Journal for Nurse Practitioners. 2010;6(1):49-52. 

In This Article

Education and Implications for the Nurse Practitioner

The landscape of commercially marketed energy beverages may change. The physiological effects of caffeine will remain constant. Patient education plays a key role in clinical practice. Promoting moderation, counseling on the acute adverse affects, as well as imparting an understanding of the addictive properties of caffeine is essential. A nutritional assessment, even if done in a brief format, may help the clinician glean an understanding of a patient's daily beverage consumption. Asking what and how much of a product is consumed per day provides a foundation to begin the education on caffeine. It is particularly important to begin this process with young children in the hopes it will be reinforced throughout their lifespan. Instruct patients and families to read labels and be familiar with other names caffeine may take (ie, guarana, cola nut).

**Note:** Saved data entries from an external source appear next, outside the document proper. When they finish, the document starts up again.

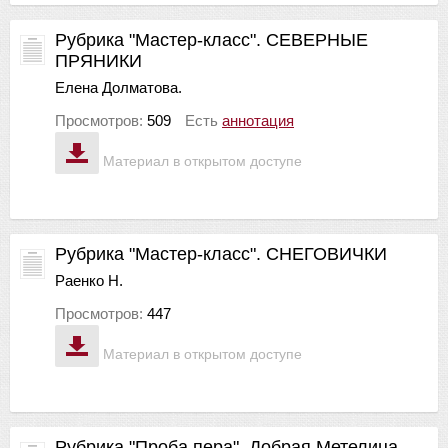
Рубрика "Мастер-класс". СЕВЕРНЫЕ
ПРЯНИКИ
Елена Долматова.
Просмотров:
509
Есть
аннотация
Материал в открытом доступе
Рубрика "Мастер-класс". СНЕГОВИЧКИ
Раенко Н.
Просмотров:
447
Материал в открытом доступе
Рубрика "Проба пера". Добрая Метелица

Those with chronic disease states such as diabetes mellitis, hypertension, irritable bowel syndrome or gastroesophageal reflux disease should be informed of the implications caffeine can have on the management of their disease state. Finally, if a patient presents with characteristic withdrawal symptoms, provide supportive reassurance, and symptom-based treatment. Advise the patient on the expected clinical signs and the course of the withdrawal syndrome. For those patients actively being treated for withdrawal symptoms recommend they return to the clinic for evaluation if symptoms persist for more than 2 weeks. Persistent symptoms may suggest an alternate diagnosis.